ヘルスケア

その対策、意味ありますか? 専門家が提言する「真の感染防止」 (1/2ページ)

 新型コロナウイルスの感染者が国内で確認されてから1年以上。「常識」となっている感染防止対策の中にも無駄や不十分な点があることが、専門家の分析で分かってきた。感染制御学の第一人者である堀賢・順天堂大教授の協力を得て、従来の対策を徹底検証。長続きする「真に有効な感染防止対策」を探った。(荒船清太)

 ナプキン活用

 感染拡大の起点として名指しされている飲食店では、さまざまな対策が試みられているが、専門家の目からすると、感染症対策の解釈にずれがあるという。

 新型コロナは飛沫(ひまつ)とそれより小さいエアロゾル(浮遊微粒子)に混じって広がるため、その拡散を防ぐのが肝。マスクの着用は極めて大事で、飲食店であっても、いかに外す機会や会話を減らすかがカギとなる。

 「肝心なのは、食べるときは黙ること。黙食を実践しやすくする仕掛けが必要だ」と堀教授はいう。飲食直前までマスク着用を促すため、マスク入れの提供は「食事を出すまで待った方がいい」。出し入れしやすいトレー型などなら、こまめな脱着も促せる。

 追加注文など、会話がやむを得ないときは、マスクを着け直すか、ナプキンで口をぴったり押さえながら話すといい。口の間に隙間ができる扇子やマウスガードでは飛沫は防げてもエアロゾルの拡散は防げない。

 逆に、一人での黙食を徹底できるなら「営業時間は短縮しなくてもいい」(堀教授)。だが、そうした店に会食目的で連れ立って訪れる客をいかに防ぐかは、課題として残る。

 アクリル板を設置する際も、幅が狭ければ脇から飛沫が対面に通り抜けてしまうため、最低、机の幅いっぱいに立てる必要がある。せめて、腕を広げて肘から肘までの幅は確保したい。

 マスクを外さざるを得ないのは喫煙所も同じ。空気清浄機があればエアロゾルは吸着されるためさほど気にする必要はないが、飛沫は少々の風でも地表に落ちず飛ぶため、換気のいい屋外でもソーシャル・ディスタンスが求められる。

 職場での盲点

 オフィスにも盲点が潜む。使用前後に共有パソコンやキーボードを自分の手指とともに消毒するのはもちろんだが、見落としがちなのは固定電話だ。代表電話など共有電話機は短時間でさまざまな人が触るため、感染源になりやすい。

 本来は受話器を取る人が変わるごとに消毒が必要だが「いっそ共有電話を排し携帯電話やPHSなどの個別端末に切り替えるべきだ」と堀教授は提言。さらに個別端末から共有データを閲覧できるようにすれば共有パソコンも廃止でき、感染防止にも一役買える。

 通勤時にも注意が必要だ。公共交通機関では定期的な消毒が行われているが、つり革の消毒後にウイルスが付着し、それを触った手で目をこすり感染するなどのリスクは、どれほど消毒頻度を上げても残る。
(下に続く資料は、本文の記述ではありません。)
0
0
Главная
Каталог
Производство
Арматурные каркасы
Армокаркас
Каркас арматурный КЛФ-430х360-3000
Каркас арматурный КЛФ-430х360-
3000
 堀教授は「公共交通機関の消毒は1日1回程度でやむを得ない。つり革やエレベーターのボタンなど、共有部分を触ったら、客が手指消毒を徹底すべきだ」と、自衛を奨励する。

 無駄な対策も

 普及した感のある対策の中にも、無意味なものはあるという。

 たとえば、トイレにあるハンドドライヤーの使用禁止。そもそもハンドドライヤーは洗った後の手を乾かすもの。万一ウイルスが残存していてもごく少量で、トイレは一般に換気がよく、長居することも少ないためエアロゾルを吸い込んで感染する可能性は低い。ハンドドライヤーがクラスター(感染者集団)の原因になったという事例も報告されていないという。

 マスクを外したりコートを脱ぐ際なども神経質になる必要はない。医療現場ではマスクや防護服を脱ぐときは細心の注意を払うが、それはウイルスが大量に付着している可能性が高いため。今やほとんどの人がマスクをしており、一般の生活現場では「ウイルスがマスクやコートに大量に付着している可能性は低い」

 商店などの行列での人との間隔を取ることも、堀教授は「マスクを着用し、会話をしないのであればそこまで神経質になる必要はない」と指摘する。2メートルという数字は、マスクをしないときに飛沫が飛ぶ距離を基準としているからだ。

 ただ、店の入り口によく置いてある手指の消毒液は大事だ。部屋に入るとき、出るときの両方で無理なく消毒できるよう、ドアの付近で人の動線上に配置するのがポイントとなる。